## What needs to be done
What you return should be the complete data below, word for word, with no pictures in it.

## Extracted entries
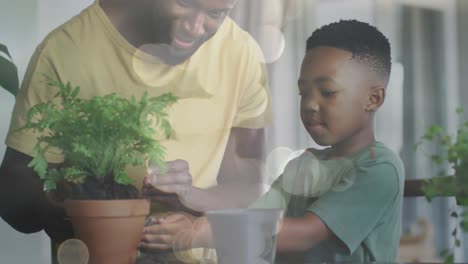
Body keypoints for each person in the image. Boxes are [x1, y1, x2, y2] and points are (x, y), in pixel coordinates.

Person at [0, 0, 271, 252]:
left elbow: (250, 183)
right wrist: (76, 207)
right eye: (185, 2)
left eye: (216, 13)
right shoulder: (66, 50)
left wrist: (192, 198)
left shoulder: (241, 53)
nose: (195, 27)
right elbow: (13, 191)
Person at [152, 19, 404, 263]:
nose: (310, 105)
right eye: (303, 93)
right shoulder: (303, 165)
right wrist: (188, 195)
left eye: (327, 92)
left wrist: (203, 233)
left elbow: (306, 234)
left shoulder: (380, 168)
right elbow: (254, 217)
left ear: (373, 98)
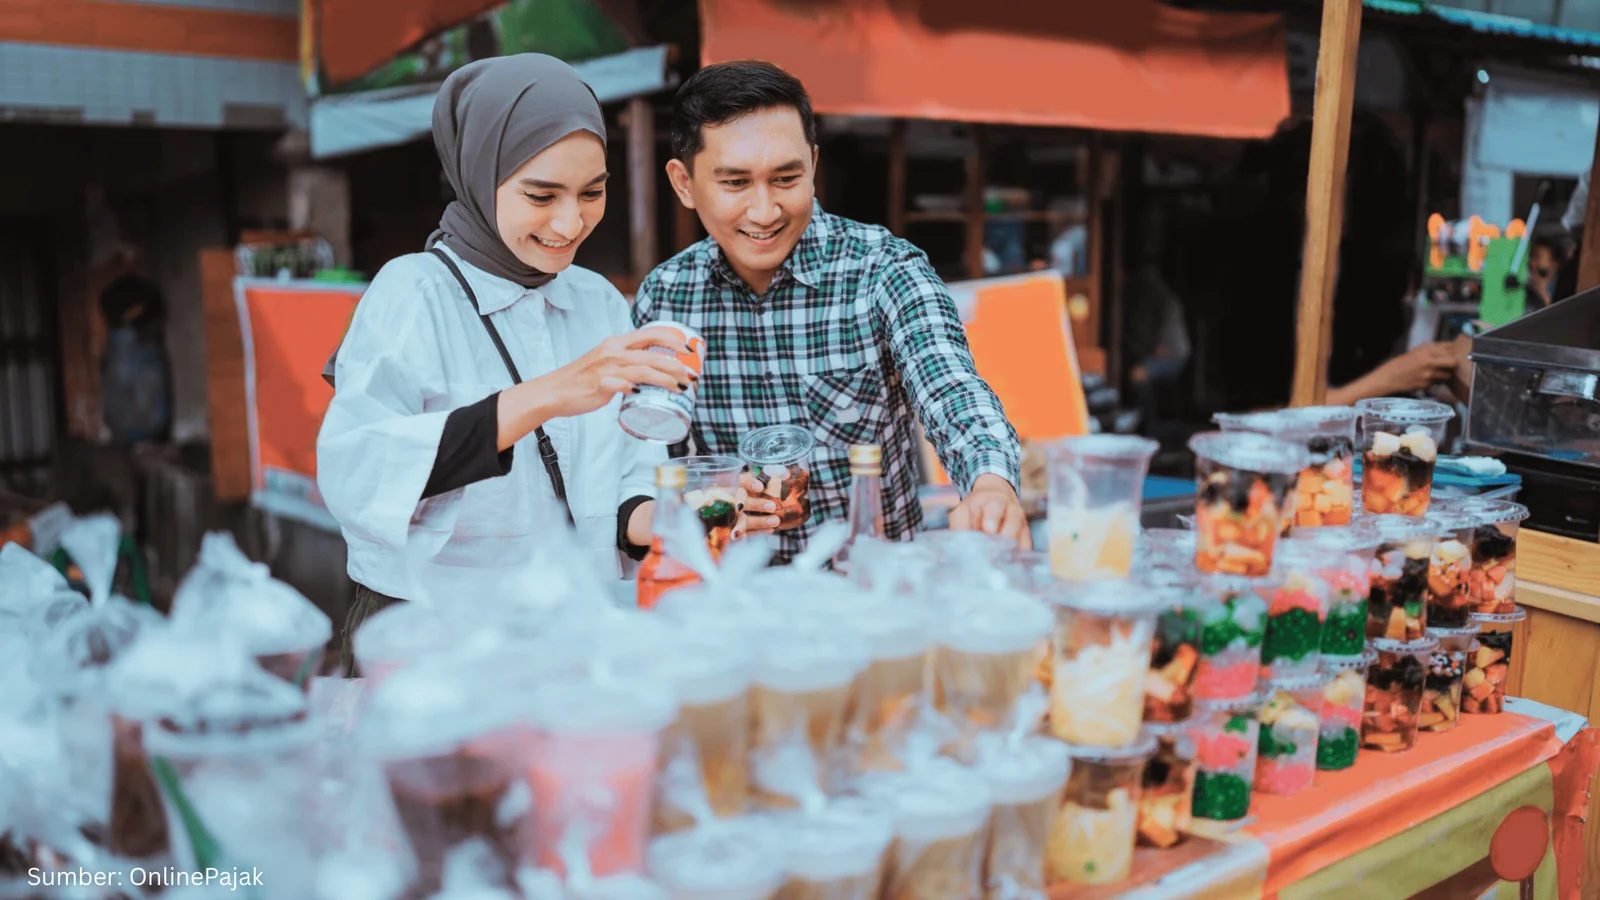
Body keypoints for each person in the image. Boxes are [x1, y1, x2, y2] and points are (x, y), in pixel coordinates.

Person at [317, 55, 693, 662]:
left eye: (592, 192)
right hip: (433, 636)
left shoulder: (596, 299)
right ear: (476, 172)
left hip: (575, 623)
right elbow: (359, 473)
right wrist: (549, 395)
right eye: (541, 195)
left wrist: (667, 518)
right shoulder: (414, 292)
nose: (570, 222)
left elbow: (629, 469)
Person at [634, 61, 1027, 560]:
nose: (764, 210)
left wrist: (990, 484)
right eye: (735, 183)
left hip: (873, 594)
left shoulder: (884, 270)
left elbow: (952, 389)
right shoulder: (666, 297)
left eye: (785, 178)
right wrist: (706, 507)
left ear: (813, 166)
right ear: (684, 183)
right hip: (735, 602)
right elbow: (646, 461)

## Answer to the problem
Body keypoints for each person in the image. Boxes are [x1, y1, x2, y2] and points are (x, y), in pixel coordinates.

Person at [0, 0, 271, 252]:
left elbow: (250, 183)
right wrist: (76, 207)
right eye: (185, 2)
left eye: (216, 13)
right shoulder: (66, 50)
left wrist: (192, 198)
left shoulder: (241, 53)
nose: (195, 27)
right elbow: (13, 191)
Person at [152, 19, 404, 263]:
nose: (310, 105)
right eye: (303, 93)
right shoulder: (303, 165)
right wrist: (188, 195)
left eye: (327, 92)
left wrist: (203, 233)
left elbow: (306, 234)
left shoulder: (380, 168)
right elbow: (254, 217)
left ear: (373, 98)
Body keypoints for each person in the image. Boxes are [x1, y1, x2, y2] and points are (x, y), in pixel coordinates.

Person at [317, 55, 693, 662]:
left eye: (592, 192)
right hip: (433, 636)
left shoulder: (596, 299)
right ear: (476, 172)
left hip: (575, 623)
right elbow: (359, 473)
right wrist: (549, 395)
right eye: (541, 195)
left wrist: (667, 518)
right shoulder: (414, 292)
nose: (570, 222)
left elbow: (629, 469)
Person at [634, 61, 1027, 560]:
nose: (764, 210)
left wrist: (990, 484)
right eye: (735, 183)
left hip: (873, 594)
left shoulder: (884, 270)
left elbow: (952, 389)
right shoulder: (666, 297)
left eye: (785, 178)
right wrist: (706, 507)
left ear: (813, 166)
right ear: (684, 183)
right hip: (735, 602)
right elbow: (646, 461)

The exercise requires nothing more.